Lest we forget amidst the several other scandals currently blowing up in the Obama administration’s face (it is rather difficult to keep up), last Friday we learned that Health and Human Services Secretary Kathleen Sebelius has been hitting up health-care industry executives and groups, directly asking them to make donations to the non-profits that are working to enroll uninsured Americans and increase public awareness of ObamaCare’s benefits.
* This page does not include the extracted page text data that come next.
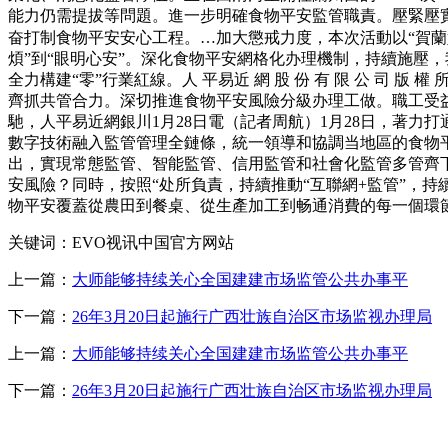
能力仍需提拔等問題。進一步明確食物平安監管職責。壓緊壓實
奋打制食物平安安心工程。…加大懲戒力度，本次活動以“賀蘭好物 
煩”到“眼明心安”。深化食物平安網格化办理機制，持續施壓
全力構建“零”行業紅線。人 平易近 網 股 份 有 限 公 司
齊抓共管合力。深切推進食物平安風險分級办理工做。職工受益
馳，人平易近網銀川1月28日電（記者周航）1月28日，著力
數字技術融入監管管理全鏈條，統一領導和協調当地區的食物平
出，實現常態監管、智能監管、信用監管和社會化監管多管齊下
安風險？同時，按照“处所負責，持續推動“互聯網+監管”，
物平安覆蓋從農田到餐桌、從生產加工到畅通消費的每一個環
关键词：EVO视讯中国官方网站
上一篇：
大师能够持续关心全国建建市场监管公共办事平
下一篇：
26年3月20日起施行广西壮族自治区市场监视办理局
上一篇：
大师能够持续关心全国建建市场监管公共办事平
下一篇：
26年3月20日起施行广西壮族自治区市场监视办理局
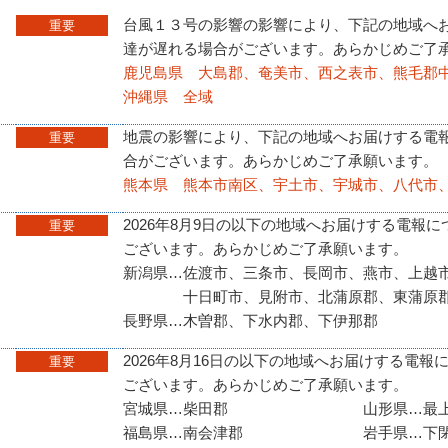
台風１３号の影響の影響により、下記の地域へ
重要
達が遅れる場合がございます。あらかじめご了
鹿児島県 大島郡、奄美市、西之表市、熊毛郡
沖縄県 全域
地震の影響により、下記の地域へお届けする電
重要
合がございます。あらかじめご了承願います。
熊本県 熊本市南区、宇土市、宇城市、八代市
2026年8月9日の以下の地域へお届けする電報
重要
ございます。あらかじめご了承願います。
新潟県…佐渡市、三条市、長岡市、燕市、上越
十日町市、見附市、北蒲原郡、東蒲原郡
長野県…木曽郡、下水内郡、下伊那郡
2026年8月16日の以下の地域へお届けする電
重要
ございます。あらかじめご了承願います。
宮城県…柴田郡 山形県…最上郡
福島県…南会津郡 岩手県…下閉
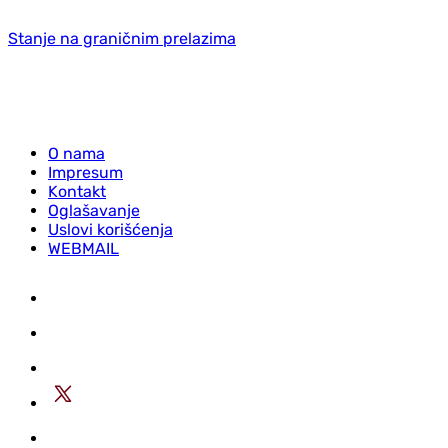
Stanje na graničnim prelazima
O nama
Impresum
Kontakt
Oglašavanje
Uslovi korišćenja
WEBMAIL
It is no secret that ObamaCare’s implementation is on the strugglebus, and Democrats see a lack of public awareness about the law as a pretty serious threat to their 2014 midterm prospects; hence why President Obama is putting more focus on the issue and Sebelius is trying to secure more — er — voluntary funding. The Washington Post described it as Sebelius approaching these execs “hat in hand,” but I would describe it more like approaching them with a gigantically threatening regulatory cudgel in hand. She is currently in charge of remaking the entire American health-care industry, remember? As Peter Suderman put it at Reason:
An “industry official who had knowledge of the calls but did not participate directly in them said there was a clear insinuation by the administration that the insurers should give financially to the nonprofits,” according to the Post. Something like this, perhaps? Hey, we’re short on money here. It would be nice if you could help with whatever you can, hint-hint, nudge-nudge.
Or maybe just: Hey, insurers. We just passed a law mandating that everyone in the country buy your product. So how about a million bucks? Or even a couple million? Over the weekend The New York Times reported that, according to an insurance industry executive, “some insurers had been asked for $1 million donations, and that ‘bigger companies have been asked for a lot more.’” That sounds rather like there was a direct solicitation.
The HHS Department maintains that they are not doing anything improper, but whether it is flat-out illegal or merely deeply unethical, it is definitely sketchy, and House Republicans got their probe on the matter going on Monday, via The Hill:
Republicans on the Ways and Means Committee, however, said the solicitations give a “clear appearance of a conflict of interest.” The committee questioned whether Sebelius is violating a federal law that says government employees may not raise money from entities they regulate.
“As the Secretary of HHS, ObamaCare gives you unprecedented power to regulate a significant share of the U.S. economy, from health plans to hospitals,” the lawmakers wrote in a letter to Sebelius.
Republicans on the Energy and Commerce Committee sent a separate letter to Sebelius, asking similar questions about her outreach to healthcare stakeholders on behalf of Enroll America.
“Currently, health insurers are seeking HHS approval to qualify for the health exchanges established by the Patient Protection and Affordable Care Act so that they may attempt to sell their services to the public when enrollment begins in a few months,” lawmakers wrote. “Your agency also has the power to review the insurance rates that providers wish to charge.”
And Sen. Lamar Alexander is getting ready to ask the GAO to mount an investigation into Sebelius’s fundraising activities, seeing as how she is circumventing the will of Congress with an external effort to acquire more funds for the administration’s goals, and all:
There is a law against what they’re doing and the GAO has also said an agency may not augment appropriations from outside sources. This isn’t a complicated thing. If the administration asks for $5 and Congress appropriates $4, that’s what they get. If the government creates a subterfuge by going outside the government, to raise money through a private entity, that’s a violation of the law. …
I and other members of Congress will send a letter this week to GAO asking them to investigate if Sebelius is coordinating with these outside groups to do what congress has refused to do. I and others, I’ve sent a letter to Sec. Sebelius asking her a series of questions. I would hope the inspector general [at HHS] would become interested. I hope the Secretary will rethink what she’s doing and stay within the authorization of appropriations, not try to make an end run.